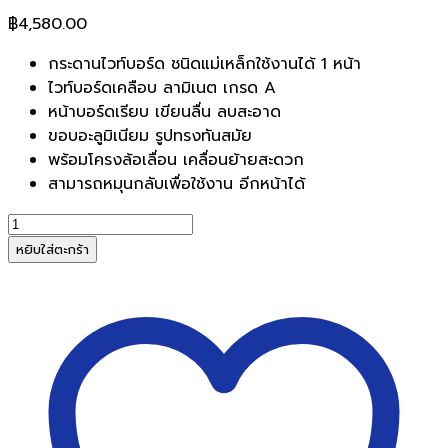
฿
4,580.00
กระดานไวท์บอร์ด ชนิดแม่เหล็กใช้งานได้ 1 หน้า
ไวท์บอร์ดเคลือบ ลามิเนต เกรด A
หน้าบอร์ดเรียบ เขียนลื่น ลบสะอาด
ขอบอะลูมิเนียม รูปทรงทันสมัย
พร้อมโครงล้อเลื่อน เคลื่อนย้ายสะดวก
สามารถหมุนกลับเพื่อใช้งาน อีกหน้าได้
จำนวน
กระดาน
หยิบใส่ตะกร้า
ไวท์
บอร์ด
แม่
เหล็ก
ขา
ตั้ง
ล้อ
เลื่อน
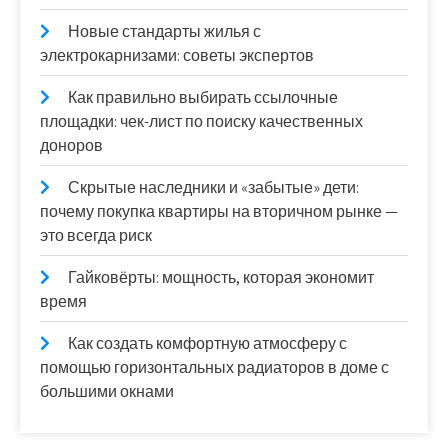
Новые стандарты жилья с
электрокарнизами: советы экспертов
Как правильно выбирать ссылочные
площадки: чек-лист по поиску качественных
доноров
Скрытые наследники и «забытые» дети:
почему покупка квартиры на вторичном рынке —
это всегда риск
Гайковёрты: мощность, которая экономит
время
Как создать комфортную атмосферу с
помощью горизонтальных радиаторов в доме с
большими окнами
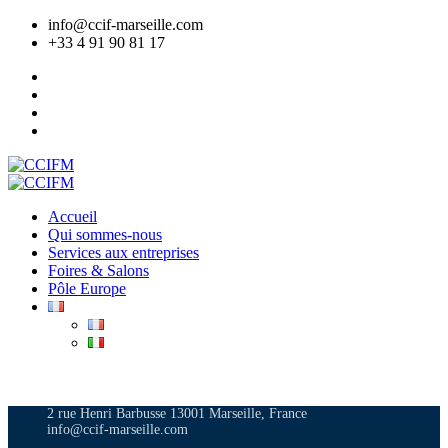
info@ccif-marseille.com
+33 4 91 90 81 17
Accueil
Qui sommes-nous
Services aux entreprises
Foires & Salons
Pôle Europe
ADHÉRER
2 rue Henri Barbusse 13001 Marseille, France
info@ccif-marseille.com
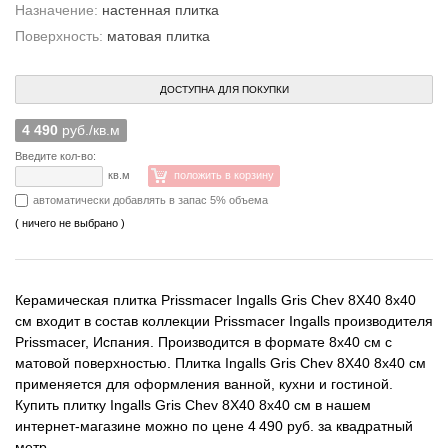
Назначение:
настенная плитка
Поверхность:
матовая плитка
ДОСТУПНА ДЛЯ ПОКУПКИ
4 490
руб./кв.м
Введите кол-во:
кв.м
положить в корзину
автоматически добавлять в запас 5% объема
( ничего не выбрано )
Керамическая плитка Prissmacer Ingalls Gris Chev 8X40 8x40
см входит в состав коллекции Prissmacer Ingalls производителя
Prissmacer, Испания. Производится в формате 8x40 см с
матовой поверхностью. Плитка Ingalls Gris Chev 8X40 8x40 см
применяется для оформления ванной, кухни и гостиной.
Купить плитку Ingalls Gris Chev 8X40 8x40 см в нашем
интернет-магазине можно по цене 4 490 руб. за квадратный
метр.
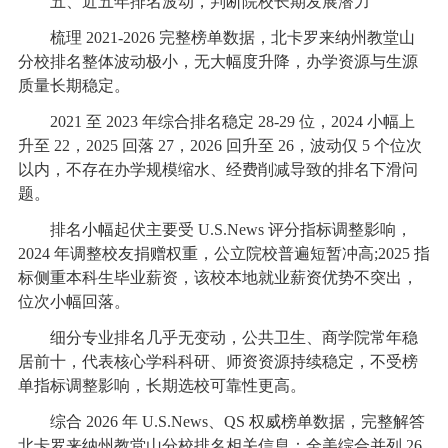
五、近五年排名波动，判断院校长期发展潜力
梳理 2021-2026 完整榜单数据，北卡罗来纳州教堂山
分校排名整体波动极小，无大幅度升降，办学资源与生源
质量长期稳定。
2021 至 2023 年综合排名稳定 28-29 位，2024 小幅上
升至 22，2025 回落 27，2026 回升至 26，波动仅 5 个位次
以内，不存在办学规模缩水、经费削减导致的排名下滑问
题。
排名小幅起伏主要受 U.S.News 评分指标调整影响，
2024 年调整校友捐赠权重，公立院校普遍短暂冲高;2025 指
标侧重本科生毕业薪资，该校本地就业薪资优势不突出，
位次小幅回落。
细分专业排名几乎无变动，公共卫生、商学院常年稳
居前十，代表核心学科科研、师资资源持续稳定，不受榜
单指标调整影响，长期选校可靠性更高。
综合 2026 年 U.S.News、QS 权威榜单数据，完整解答
北卡罗来纳州教堂山分校排名相关信息：全美综合并列 26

Work instructions:
Reproduce the text of all the data, replacing every "U.S.News" with "US News" and keeping everything else unchanged. Leave out the pictures.

Answer box:
฿
4,580.00
กระดานไวท์บอร์ด ชนิดแม่เหล็กใช้งานได้ 1 หน้า
ไวท์บอร์ดเคลือบ ลามิเนต เกรด A
หน้าบอร์ดเรียบ เขียนลื่น ลบสะอาด
ขอบอะลูมิเนียม รูปทรงทันสมัย
พร้อมโครงล้อเลื่อน เคลื่อนย้ายสะดวก
สามารถหมุนกลับเพื่อใช้งาน อีกหน้าได้
จำนวน
กระดาน
หยิบใส่ตะกร้า
ไวท์
บอร์ด
แม่
เหล็ก
ขา
ตั้ง
ล้อ
เลื่อน
Новые стандарты жилья с
электрокарнизами: советы экспертов
Как правильно выбирать ссылочные
площадки: чек-лист по поиску качественных
доноров
Скрытые наследники и «забытые» дети:
почему покупка квартиры на вторичном рынке —
это всегда риск
Гайковёрты: мощность, которая экономит
время
Как создать комфортную атмосферу с
помощью горизонтальных радиаторов в доме с
большими окнами
info@ccif-marseille.com
+33 4 91 90 81 17
Accueil
Qui sommes-nous
Services aux entreprises
Foires & Salons
Pôle Europe
ADHÉRER
2 rue Henri Barbusse 13001 Marseille, France
info@ccif-marseille.com
Назначение:
настенная плитка
Поверхность:
матовая плитка
ДОСТУПНА ДЛЯ ПОКУПКИ
4 490
руб./кв.м
Введите кол-во:
кв.м
положить в корзину
автоматически добавлять в запас 5% объема
( ничего не выбрано )
Керамическая плитка Prissmacer Ingalls Gris Chev 8X40 8x40
см входит в состав коллекции Prissmacer Ingalls производителя
Prissmacer, Испания. Производится в формате 8x40 см с
матовой поверхностью. Плитка Ingalls Gris Chev 8X40 8x40 см
применяется для оформления ванной, кухни и гостиной.
Купить плитку Ingalls Gris Chev 8X40 8x40 см в нашем
интернет-магазине можно по цене 4 490 руб. за квадратный
метр.
五、近五年排名波动，判断院校长期发展潜力
梳理 2021-2026 完整榜单数据，北卡罗来纳州教堂山
分校排名整体波动极小，无大幅度升降，办学资源与生源
质量长期稳定。
2021 至 2023 年综合排名稳定 28-29 位，2024 小幅上
升至 22，2025 回落 27，2026 回升至 26，波动仅 5 个位次
以内，不存在办学规模缩水、经费削减导致的排名下滑问
题。
排名小幅起伏主要受 US News 评分指标调整影响，
2024 年调整校友捐赠权重，公立院校普遍短暂冲高;2025 指
标侧重本科生毕业薪资，该校本地就业薪资优势不突出，
位次小幅回落。
细分专业排名几乎无变动，公共卫生、商学院常年稳
居前十，代表核心学科科研、师资资源持续稳定，不受榜
单指标调整影响，长期选校可靠性更高。
综合 2026 年 US News、QS 权威榜单数据，完整解答
北卡罗来纳州教堂山分校排名相关信息：全美综合并列 26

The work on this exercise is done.